** TEXT SHOWN **
New in 1.10.0

extractText(obj, options)

Extracts text from a given Obj and returns it as a string.

Copy
const extractedText = Scrivito.extractText(obj);

extractText provides the pure-text version of those Obj’s attributes that are specified as extractTextAttributes in its model class. To achieve this, the function removes HTML tags and newlines from the attribute values. Here are some use cases:

  • Displaying a preview snippet, for example the first 300 characters of a
    • page in a search results list,
    • blog post in a blog post overview,
    • text preview of a PDF file (e.g. in a search results list).
  • Providing metadata for a page, for example by
    • using extracted text in og:description or twitter:description meta tags in the header
    • using widgets as a content source in a Schema.org JobPosting.
  • Calculating the estimated reading time of a blog post based on the word count.

Params

  • obj (Obj) – The Obj instance from which text should be extracted.
  • options (Object):
    • length (Number) – The maximum length of the return value. Limiting the length to a reasonable value (e.g. 300 characters) may speed up the text extraction process. Default: 1,000,000,000

Returns

String – the values of the Obj’s extractTextAttributes as a single string, stripped of HTML tags and newlines.

Remarks

This method is loadable, meaning that it is able to return partial results and indicate to Scrivito.load or Scrivito.connect that it needs to be executed again at a later point in time.

Attributes such as title should not be included in the extractTextAttributes list because search result lists or blog post overviews most likely display the individual titles anyway.

See also

  • extractTextAttributes option of Scrivito.provideObjClass
  • extractTextAttributes option of Scrivito.provideWidgetClass

Examples

Prepare text extraction from instances of a simple Page class:

Copy
Scrivito.provideObjClass("Page", {
  attributes: { body: "widgetlist" },
  extractTextAttributes: ["body"]
});

Extract text from a simple HeadlineWidget contained in a widgetlist attribute:

Copy
// Create the HeadlineWidget
Scrivito.provideWidgetClass("HeadlineWidget", {
  attributes: { headline: "string" },
  extractTextAttributes: ["headline"]
});

// Create a Page instance with a HeadlineWidget
const pageWithHeadlineWidget = Scrivito.Obj.create({
  _objClass: "Page",
  body: [
    new Scrivito.Widget({ _objClass: "HeadlineWidget", headline: "Some facts" })
  ]
});

Scrivito.extractText(pageWithHeadlineWidget);
// => "Some facts"

Extract text from several attributes of a widget:

Copy
// Create a FactWidget class
Scrivito.provideWidgetClass("FactWidget", {
  attributes: {
    key: "string",
    value: "string"

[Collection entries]
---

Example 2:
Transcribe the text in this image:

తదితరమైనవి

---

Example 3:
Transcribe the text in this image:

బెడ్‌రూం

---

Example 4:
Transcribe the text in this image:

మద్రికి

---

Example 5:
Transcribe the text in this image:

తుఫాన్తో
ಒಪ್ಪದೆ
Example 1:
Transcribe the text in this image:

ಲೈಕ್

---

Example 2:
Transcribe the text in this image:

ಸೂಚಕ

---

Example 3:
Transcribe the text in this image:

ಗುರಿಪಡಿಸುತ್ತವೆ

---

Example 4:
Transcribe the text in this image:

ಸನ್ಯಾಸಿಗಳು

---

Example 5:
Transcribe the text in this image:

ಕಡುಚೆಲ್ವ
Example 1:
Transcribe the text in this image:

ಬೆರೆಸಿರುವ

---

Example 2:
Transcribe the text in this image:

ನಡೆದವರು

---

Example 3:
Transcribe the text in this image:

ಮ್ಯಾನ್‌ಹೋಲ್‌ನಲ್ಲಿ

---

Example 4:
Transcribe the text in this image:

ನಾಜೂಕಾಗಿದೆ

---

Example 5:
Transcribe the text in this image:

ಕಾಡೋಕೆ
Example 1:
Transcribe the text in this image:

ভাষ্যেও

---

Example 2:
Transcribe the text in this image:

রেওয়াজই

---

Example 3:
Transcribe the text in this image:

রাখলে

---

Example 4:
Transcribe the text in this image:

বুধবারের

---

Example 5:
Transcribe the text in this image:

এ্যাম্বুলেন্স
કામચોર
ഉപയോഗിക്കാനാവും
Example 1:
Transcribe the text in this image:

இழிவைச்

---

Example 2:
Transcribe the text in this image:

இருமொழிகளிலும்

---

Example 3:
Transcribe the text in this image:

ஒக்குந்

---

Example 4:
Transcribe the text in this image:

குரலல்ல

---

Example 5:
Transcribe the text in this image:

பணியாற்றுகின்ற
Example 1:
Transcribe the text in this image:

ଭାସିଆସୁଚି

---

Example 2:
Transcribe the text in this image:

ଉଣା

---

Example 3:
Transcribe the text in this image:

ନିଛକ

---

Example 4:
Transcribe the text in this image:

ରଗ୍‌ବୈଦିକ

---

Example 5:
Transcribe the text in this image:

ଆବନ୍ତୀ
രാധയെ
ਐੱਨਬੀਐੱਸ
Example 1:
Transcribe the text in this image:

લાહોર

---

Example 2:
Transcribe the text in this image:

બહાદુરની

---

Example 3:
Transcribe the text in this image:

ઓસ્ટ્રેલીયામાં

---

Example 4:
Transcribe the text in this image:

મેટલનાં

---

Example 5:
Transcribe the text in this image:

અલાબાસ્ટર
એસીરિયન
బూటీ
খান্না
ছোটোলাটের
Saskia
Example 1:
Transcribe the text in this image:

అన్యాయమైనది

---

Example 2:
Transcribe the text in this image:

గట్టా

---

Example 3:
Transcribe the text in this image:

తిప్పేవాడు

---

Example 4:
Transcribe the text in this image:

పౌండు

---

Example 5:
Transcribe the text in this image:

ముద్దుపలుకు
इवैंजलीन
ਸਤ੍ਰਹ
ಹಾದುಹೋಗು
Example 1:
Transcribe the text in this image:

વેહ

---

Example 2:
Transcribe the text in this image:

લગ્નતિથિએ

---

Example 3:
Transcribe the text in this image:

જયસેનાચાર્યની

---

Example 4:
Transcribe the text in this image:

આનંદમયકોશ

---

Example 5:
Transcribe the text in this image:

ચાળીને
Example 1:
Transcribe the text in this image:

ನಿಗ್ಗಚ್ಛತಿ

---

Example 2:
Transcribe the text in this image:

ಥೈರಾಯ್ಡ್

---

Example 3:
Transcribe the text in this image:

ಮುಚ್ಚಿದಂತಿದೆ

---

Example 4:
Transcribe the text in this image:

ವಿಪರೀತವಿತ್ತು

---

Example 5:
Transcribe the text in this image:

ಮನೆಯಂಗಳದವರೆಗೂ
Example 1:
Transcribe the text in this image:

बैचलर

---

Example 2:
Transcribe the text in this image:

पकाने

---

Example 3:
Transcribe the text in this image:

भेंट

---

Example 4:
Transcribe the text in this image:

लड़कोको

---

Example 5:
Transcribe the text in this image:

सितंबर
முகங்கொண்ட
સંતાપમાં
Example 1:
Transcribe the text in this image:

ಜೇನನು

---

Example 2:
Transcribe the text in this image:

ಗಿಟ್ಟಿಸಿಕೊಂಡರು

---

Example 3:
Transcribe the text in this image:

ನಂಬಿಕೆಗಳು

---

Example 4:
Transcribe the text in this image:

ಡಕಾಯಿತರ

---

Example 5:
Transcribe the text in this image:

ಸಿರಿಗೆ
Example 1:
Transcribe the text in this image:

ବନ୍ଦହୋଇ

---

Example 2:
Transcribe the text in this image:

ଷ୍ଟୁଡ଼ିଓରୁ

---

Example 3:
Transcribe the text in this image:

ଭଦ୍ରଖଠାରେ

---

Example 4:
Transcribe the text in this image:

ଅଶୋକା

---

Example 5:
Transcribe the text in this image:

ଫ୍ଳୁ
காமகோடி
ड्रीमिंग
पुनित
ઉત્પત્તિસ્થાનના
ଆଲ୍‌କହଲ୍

** SET TASK **
In the extractText reference, list every class name that the code registers through Scrivito.provideObjClass or Scrivito.provideWidgetClass.

** COMPLETE OUTPUT **
Page, HeadlineWidget, FactWidget